Try it:
Report, as a bare number, how many lines of the entries below contain "bottom".

** Extracted data follows **

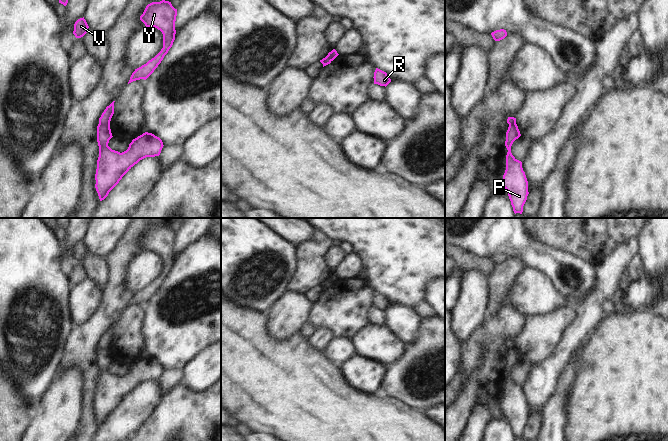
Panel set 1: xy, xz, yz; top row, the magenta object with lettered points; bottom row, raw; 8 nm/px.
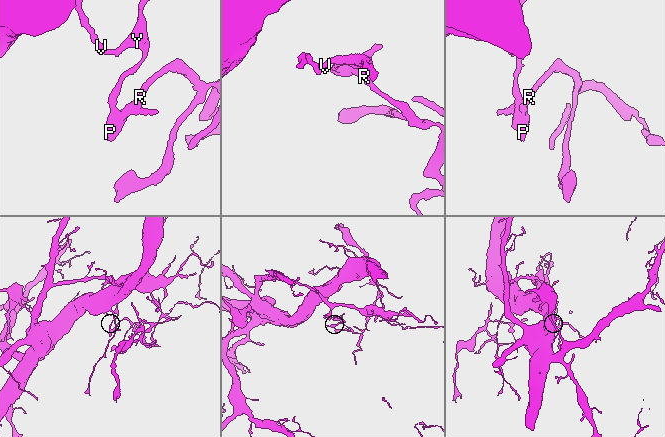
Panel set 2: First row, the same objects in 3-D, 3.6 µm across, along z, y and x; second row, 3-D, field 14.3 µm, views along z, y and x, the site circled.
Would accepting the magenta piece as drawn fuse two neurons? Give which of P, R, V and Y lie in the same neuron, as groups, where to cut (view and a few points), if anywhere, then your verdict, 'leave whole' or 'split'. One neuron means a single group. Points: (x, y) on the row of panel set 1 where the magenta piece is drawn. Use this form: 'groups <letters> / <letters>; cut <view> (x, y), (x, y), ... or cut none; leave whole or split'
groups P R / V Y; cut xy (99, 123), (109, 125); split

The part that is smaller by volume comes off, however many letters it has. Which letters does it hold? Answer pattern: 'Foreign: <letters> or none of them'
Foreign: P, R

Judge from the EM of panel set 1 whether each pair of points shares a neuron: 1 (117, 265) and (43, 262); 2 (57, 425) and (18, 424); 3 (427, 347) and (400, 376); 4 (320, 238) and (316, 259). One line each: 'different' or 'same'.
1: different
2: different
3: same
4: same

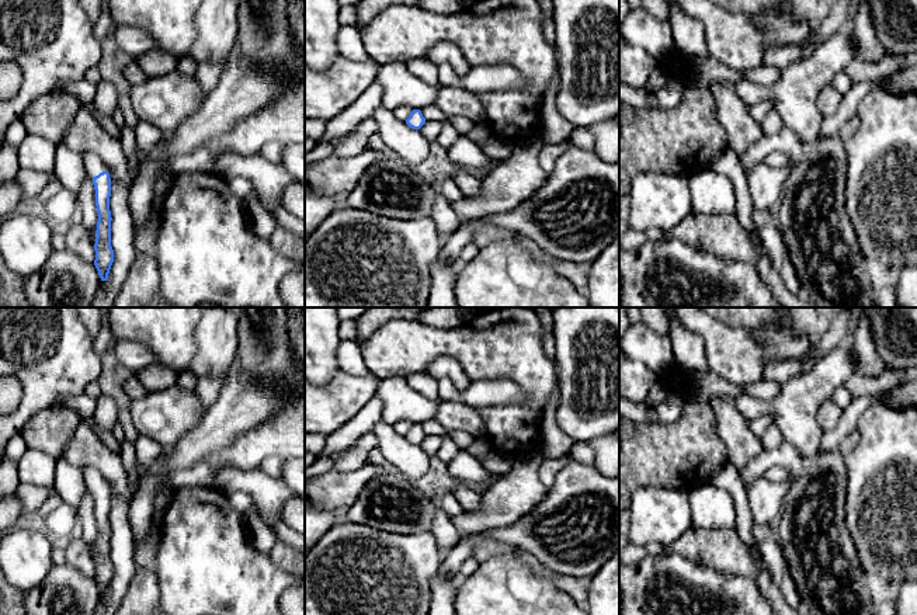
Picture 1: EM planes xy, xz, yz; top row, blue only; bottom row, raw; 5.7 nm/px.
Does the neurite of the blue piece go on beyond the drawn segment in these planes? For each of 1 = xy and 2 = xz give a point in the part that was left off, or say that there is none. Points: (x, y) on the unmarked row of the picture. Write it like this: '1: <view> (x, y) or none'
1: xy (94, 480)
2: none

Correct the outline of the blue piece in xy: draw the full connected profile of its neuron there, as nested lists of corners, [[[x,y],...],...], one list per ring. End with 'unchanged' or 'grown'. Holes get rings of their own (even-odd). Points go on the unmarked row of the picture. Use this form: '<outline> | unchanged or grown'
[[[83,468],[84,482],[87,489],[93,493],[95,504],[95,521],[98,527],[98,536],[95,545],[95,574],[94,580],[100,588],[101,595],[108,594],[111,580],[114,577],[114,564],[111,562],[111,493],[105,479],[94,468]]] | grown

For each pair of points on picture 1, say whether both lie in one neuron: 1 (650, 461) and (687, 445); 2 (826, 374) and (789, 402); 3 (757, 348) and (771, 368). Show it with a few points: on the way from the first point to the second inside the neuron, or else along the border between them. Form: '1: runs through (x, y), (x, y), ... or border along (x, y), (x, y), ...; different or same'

** End of Extracted data **

Written answer:
2